Now that you understand the definition of canonical URL, you probably wonder what relevance it has in website building and why you should even care. The first reason you want your URLs to be standard is to avoid duplicate content issues when search engines index your website’s pages. If visitors can get to your site in four or five different ways, then you have four or five pages of the exact same thing in the search engine results. You might think that is a good idea, giving you more chances of being found, but in fact, duplicate content for the purposes of having more pages is not acceptable behavior. Duplicate content can be, at the worst a reason for site removal from search engines, and at the least a reason for filtering out some pages.
The second reason for choosing one URL over the others, is for improved search engine optimization purposes. When search engines index webpages, each page carries its own authority depending on who links to the page, and on how many other websites find the page relevant. The problem is when other websites link to your pages, you have no control over the links they use. So basically, links are found everywhere. Having many links to a website is a benefit, but when links going to the same page have different URLs, then the authority of a page is diluted. Search engines see each page as separate, so you are hampering your efforts to better rankings.

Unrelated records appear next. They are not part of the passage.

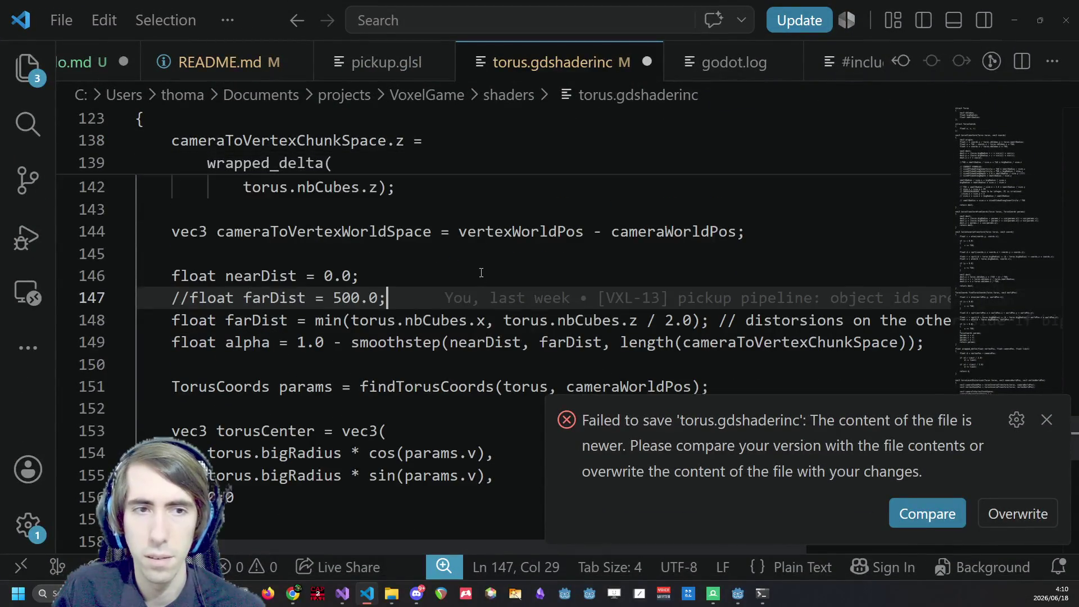
left_click(481, 273)
key("ctrl+s")
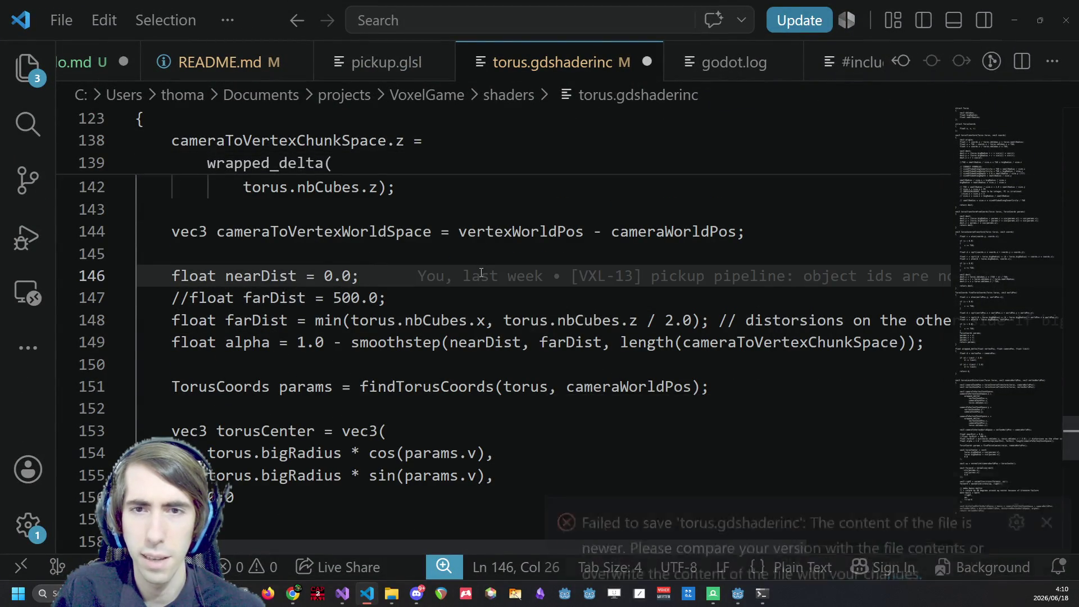
left_click(740, 593)
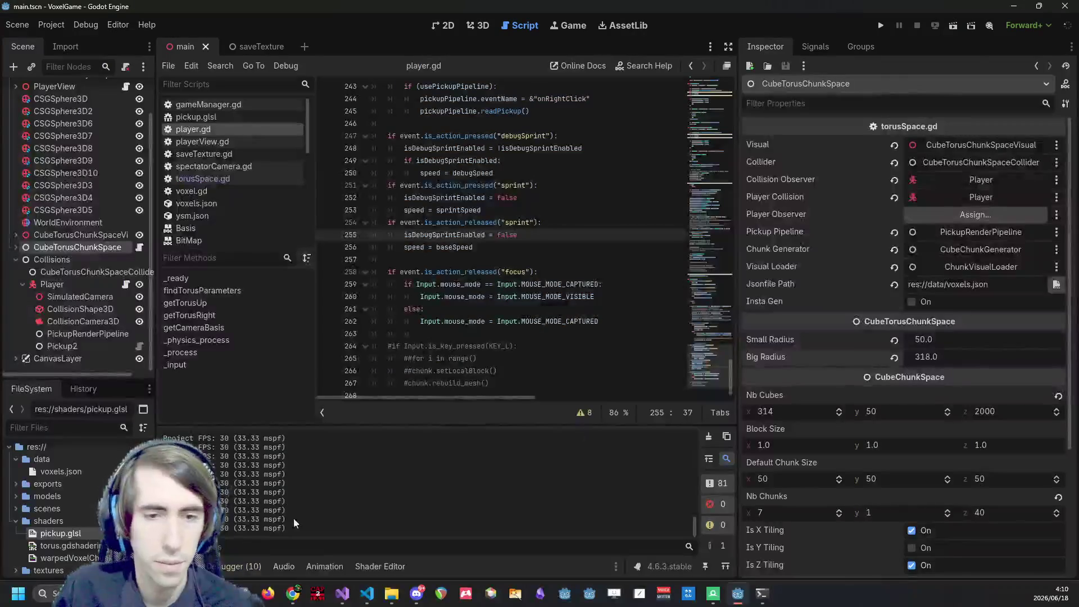
Open warpedVoxelChunk.gdshader and close torus.gdshaderinc in VS Code with Don't Save.
double_click(97, 558)
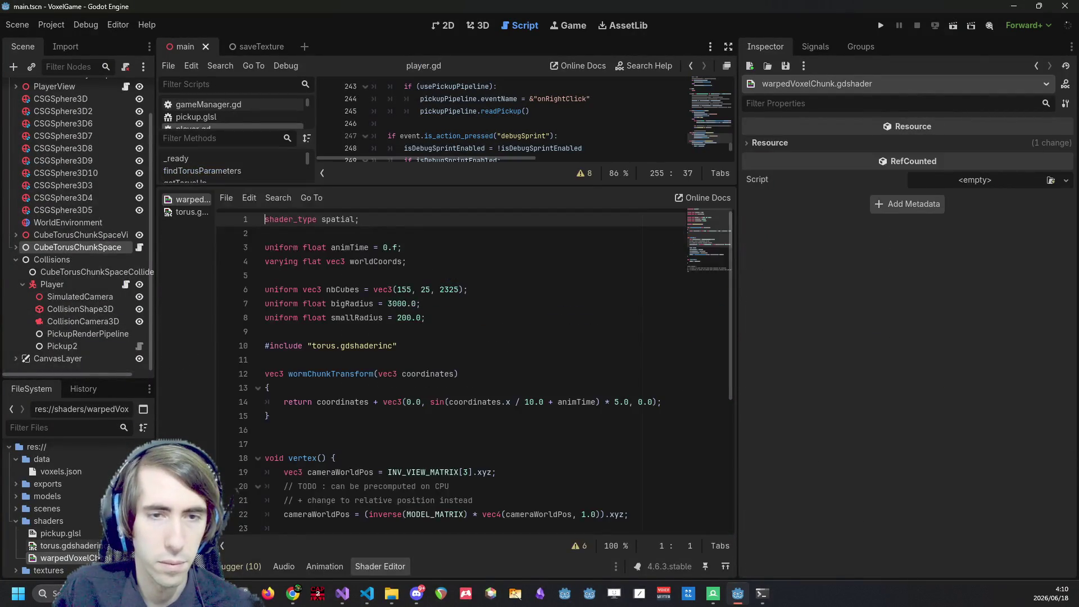
scroll(694, 311, "down", 5)
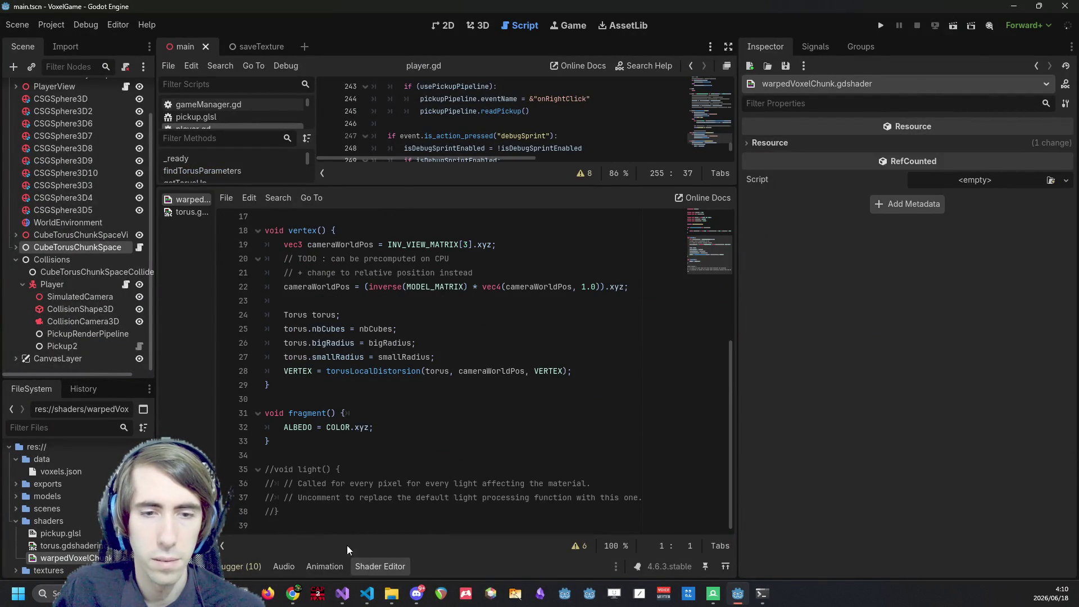
left_click(363, 598)
key("ctrl+w")
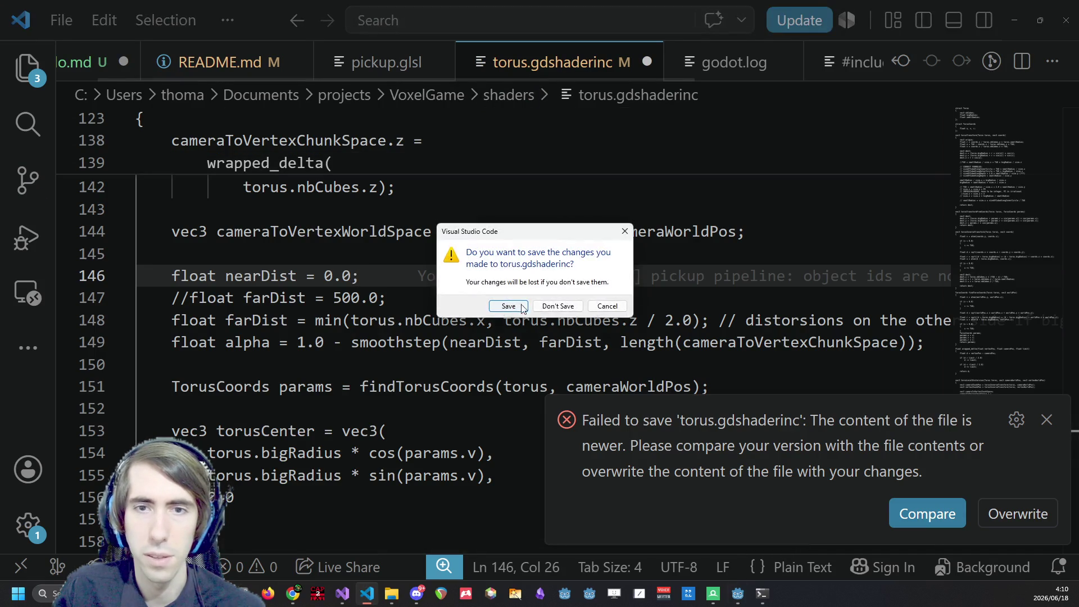
left_click(569, 307)
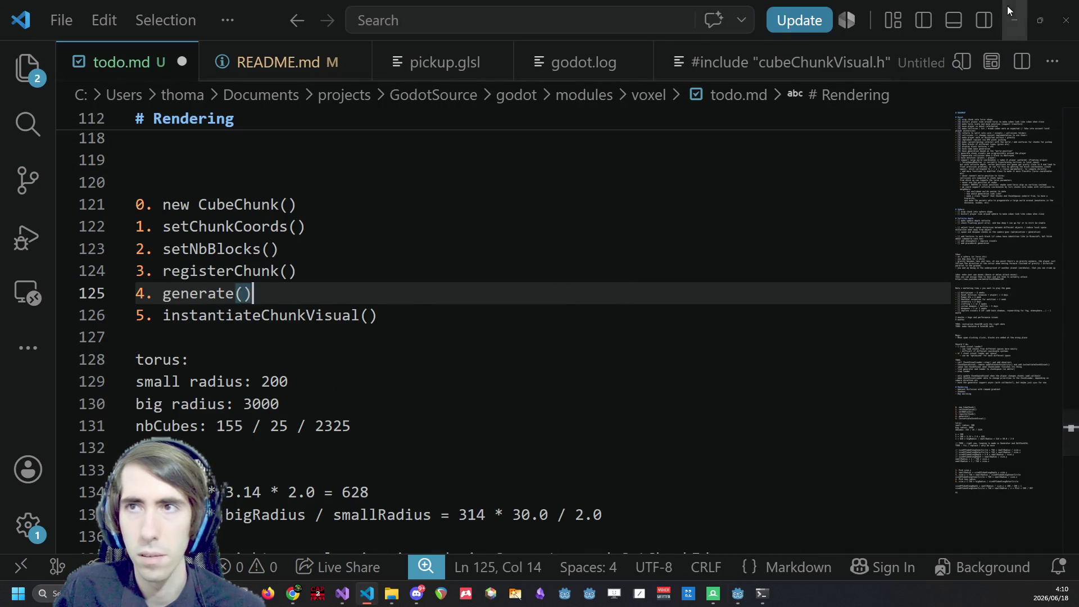
left_click(1008, 6)
Open torus.gdshaderinc in Godot and insert '0.1 *' before farDist's min() on line 145.
scroll(498, 338, "up", 2)
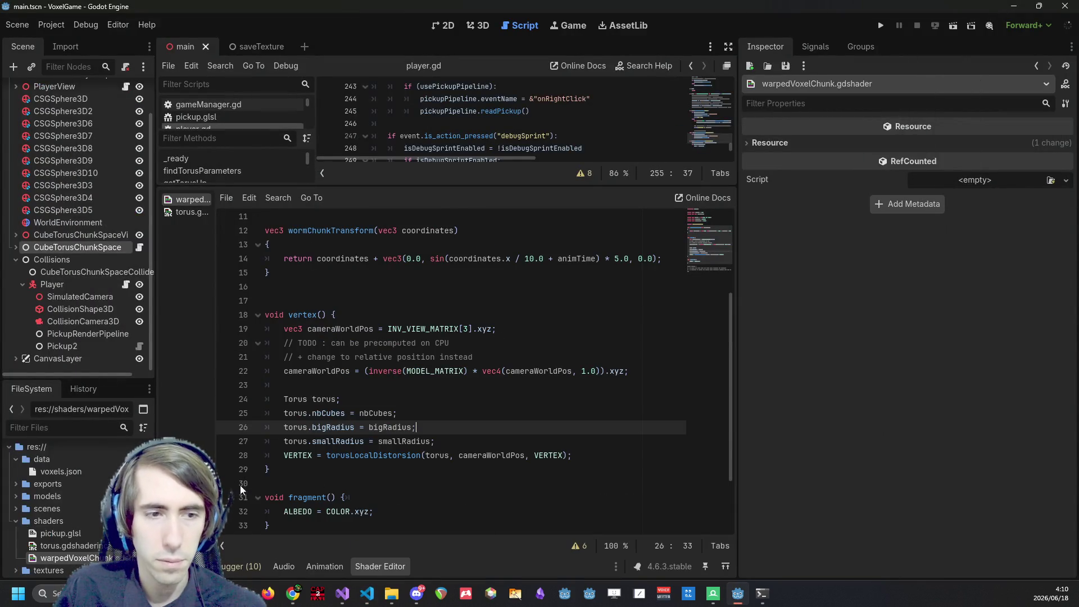
scroll(396, 384, "up", 3)
scroll(404, 366, "down", 5)
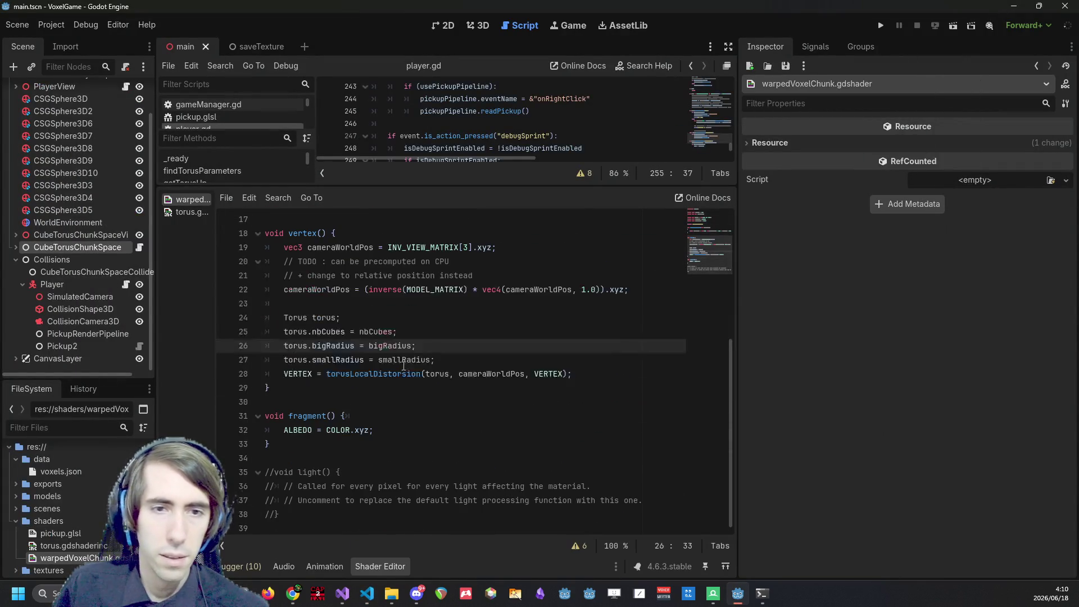
double_click(74, 546)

The easiest way to understand this is through simple math. If you have one-thousand websites linking to http://domain.com, then this page is very popular according to other websites. But, let’s say some web owners decide to link to any of the above five combinations. Now maybe you have one-hundred links going here, two-hundred going somewhere else, another five-hundred over there, and on and on… It does not make any sense having links willy-nilly, especially when you can control where they go right on your own server. Using canonical urls helps the search engines understand they need to pick the one option, not the other. For example, we have loads of people linking to pages on our social shopping network at Yozo.be. We prefer not to use the www. version – but people link to it anyway. Using the canonical tag, we make sure Google indexes (and values) the correct url.
Further, when you link to your own pages within your website, it is important for you to keep the same structure as well. With so many blog scripts and content management systems on the market, it is easy to forget what structure you used. By setting your canonical URLs, you can benefit from better onsite SEO as well.
To conclude, when we think about about the concept of canonical URLs and its importance for SEO, the main reason to choose one URL over the others is to get the most benefit from outside links. More links funneled to one location is better than dividing them around. It is similar to watering the lawn. The area that gets the most water benefits with nice green grass. And the area that only received a few drops of water is brown and burnt from the sun.